Chai never regained consciousness after emergency surgery and was declared dead yesterday.
Photo: Liao Chen-huei, Taipei Times
Correcting its earlier report that Chai died after his two daughters agreed to have his life support removed, Formosa Television (FTV), which Chai cofounded, said there was no such consent.
“The life support was not removed. It was a natural death,” FTV vice president Wang Ming-yu (王明玉) said.
No date has been set for a memorial ceremony, she added.
Photo: Chien Jung-fong, Taipei Times
Known as an earnest pro-independence activist, Chai served six terms in the legislature from 1993 to 2012. He was a member of the DPP’s Central Executive Committee.
In a Facebook post yesterday, DPP Chairman Su Tseng-chang (蘇貞昌) said: “From [his time] abroad to [his return to] Taiwan, party member Chai had dedicated his life to further democracy. Today we have lost a comrade that had long fought by our side.”
Su said Chai had the respect of party members due to his efforts to uphold the nation’s democracy, adding that the party would take up where Chai left off.
The party would also help Chai’s family in whatever way it can, Su added.
“It’s a loss for the country, because Chai had many political ideas and goals that he wanted to pursue,” Legislative Speaker Wang Jin-pyng (王金平) said yesterday.
Wang Jin-pyng said Chai helped push for legislation on the Referendum Act (公民投票法), which played an important role in Taiwan’s political development.
Also, Chai contributed a lot to Taiwan’s democratic movement and the development of Taiwan-US relations, and to the DPP as well, he said.
Numerous members from the pan-green camp, including Su, former DPP chairperson Tsai Ing-wen (蔡英文), former premier Frank Hsieh (謝長廷) and DPP caucus whip Ker Chien-ming (柯建銘) yesterday paid their final respects to Chai at a memorial service hall set up near the Taipei City First Funeral Parlor.

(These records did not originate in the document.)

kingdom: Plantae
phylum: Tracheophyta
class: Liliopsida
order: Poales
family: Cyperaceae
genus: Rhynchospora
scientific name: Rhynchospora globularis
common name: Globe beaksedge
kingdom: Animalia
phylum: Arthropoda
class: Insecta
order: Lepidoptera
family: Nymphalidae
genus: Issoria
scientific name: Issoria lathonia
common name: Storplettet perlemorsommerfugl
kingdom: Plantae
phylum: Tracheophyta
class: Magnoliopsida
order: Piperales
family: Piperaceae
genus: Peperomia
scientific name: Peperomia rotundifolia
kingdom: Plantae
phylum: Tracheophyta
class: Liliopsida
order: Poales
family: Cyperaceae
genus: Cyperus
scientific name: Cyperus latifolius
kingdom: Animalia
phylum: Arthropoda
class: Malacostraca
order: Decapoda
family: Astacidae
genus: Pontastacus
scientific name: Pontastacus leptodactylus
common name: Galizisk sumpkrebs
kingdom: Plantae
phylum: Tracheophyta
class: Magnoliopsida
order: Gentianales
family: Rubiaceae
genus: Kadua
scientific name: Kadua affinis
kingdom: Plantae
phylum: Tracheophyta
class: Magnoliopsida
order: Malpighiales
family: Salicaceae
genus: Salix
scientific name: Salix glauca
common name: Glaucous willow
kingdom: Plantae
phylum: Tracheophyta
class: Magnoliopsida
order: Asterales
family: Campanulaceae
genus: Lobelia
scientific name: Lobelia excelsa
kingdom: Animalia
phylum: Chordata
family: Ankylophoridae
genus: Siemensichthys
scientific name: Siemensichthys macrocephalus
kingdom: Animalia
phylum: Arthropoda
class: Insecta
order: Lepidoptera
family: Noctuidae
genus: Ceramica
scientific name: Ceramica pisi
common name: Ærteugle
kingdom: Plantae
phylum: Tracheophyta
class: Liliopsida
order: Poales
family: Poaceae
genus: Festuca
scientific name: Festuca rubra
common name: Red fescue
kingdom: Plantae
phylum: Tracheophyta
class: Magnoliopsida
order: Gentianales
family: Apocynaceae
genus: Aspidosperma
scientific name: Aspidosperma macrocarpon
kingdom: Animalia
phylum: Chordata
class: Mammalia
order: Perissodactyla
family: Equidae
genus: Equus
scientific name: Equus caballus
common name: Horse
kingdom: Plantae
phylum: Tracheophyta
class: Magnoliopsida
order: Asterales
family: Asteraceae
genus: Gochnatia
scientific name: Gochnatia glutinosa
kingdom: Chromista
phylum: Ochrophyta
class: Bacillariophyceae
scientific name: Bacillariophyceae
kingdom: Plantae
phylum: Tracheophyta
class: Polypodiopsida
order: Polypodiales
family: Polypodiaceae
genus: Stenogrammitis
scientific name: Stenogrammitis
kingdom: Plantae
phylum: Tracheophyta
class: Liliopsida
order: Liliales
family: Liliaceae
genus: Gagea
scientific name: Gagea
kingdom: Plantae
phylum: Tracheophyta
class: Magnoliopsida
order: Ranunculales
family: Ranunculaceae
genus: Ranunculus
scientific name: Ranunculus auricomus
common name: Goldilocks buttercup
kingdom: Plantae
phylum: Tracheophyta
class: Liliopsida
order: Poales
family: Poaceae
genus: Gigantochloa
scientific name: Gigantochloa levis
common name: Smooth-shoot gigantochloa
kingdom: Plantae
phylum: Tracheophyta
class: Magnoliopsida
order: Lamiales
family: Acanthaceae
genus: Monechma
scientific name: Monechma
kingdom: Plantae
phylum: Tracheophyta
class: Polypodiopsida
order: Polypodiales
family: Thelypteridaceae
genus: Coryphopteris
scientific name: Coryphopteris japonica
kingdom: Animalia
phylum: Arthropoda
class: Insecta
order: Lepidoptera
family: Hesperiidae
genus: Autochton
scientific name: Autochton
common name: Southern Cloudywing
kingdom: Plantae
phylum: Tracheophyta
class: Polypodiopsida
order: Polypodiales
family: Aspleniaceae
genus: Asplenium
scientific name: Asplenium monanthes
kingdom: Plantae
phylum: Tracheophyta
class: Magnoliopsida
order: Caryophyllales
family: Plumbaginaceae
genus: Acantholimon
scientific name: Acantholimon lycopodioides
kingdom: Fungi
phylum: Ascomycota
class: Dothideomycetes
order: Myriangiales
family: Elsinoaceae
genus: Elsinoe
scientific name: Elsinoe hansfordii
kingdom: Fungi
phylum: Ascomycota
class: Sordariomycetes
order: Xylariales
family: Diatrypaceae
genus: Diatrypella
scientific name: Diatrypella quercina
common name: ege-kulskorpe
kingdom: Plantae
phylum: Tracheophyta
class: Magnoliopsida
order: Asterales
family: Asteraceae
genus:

Meanwhile, in Washington, Formosan Association for Public Affairs (FAPA) president Mark Kao (高龍榮) said Chai won Taiwan’s respect with his pioneering initiatives and the respect of the US Congress with his determination and conviction to “make Taiwan a better place.”
FAPA is a Washington-based nonprofit organization, which Chai and several Taiwanese pro-independence activists co-founded in 1982 to seek worldwide support for Taiwan’s independence and for the interests of Taiwanese.
Chai was the organization’s first president in 1982.
Calling Chai a pioneer of democracy, Kao said the politician’s devotion to making Taiwan a better country has won him the respect of Taiwanese and the US Congress.
US Congressional leaders also expressed their sorrow on Friday at the news of Chai’s death.
“He was a good friend and a great Taiwanese patriot,” said the chairman of the US House of Representatives subcommittee on Asia, US Representative Steve Chabot.
Chabot said that he was “deeply saddened” by Chai’s death.
“Those of us in the Congress who advocate for the cause of Taiwanese freedom will miss him greatly,” Chabot said.
Former chairwoman of the House Foreign Affairs Committee US Representative Ileana Ros-Lehtinen said that as a lifelong friend of Taiwan and a founding member of the Congressional Taiwan Caucus, she remembered Chai as a “true leader.”
“He was a familiar face to many of us on Capitol Hill, where he would often meet with members of Congress to discuss the importance of freedom and democracy in Taiwan,” Ros-Lehtinen said.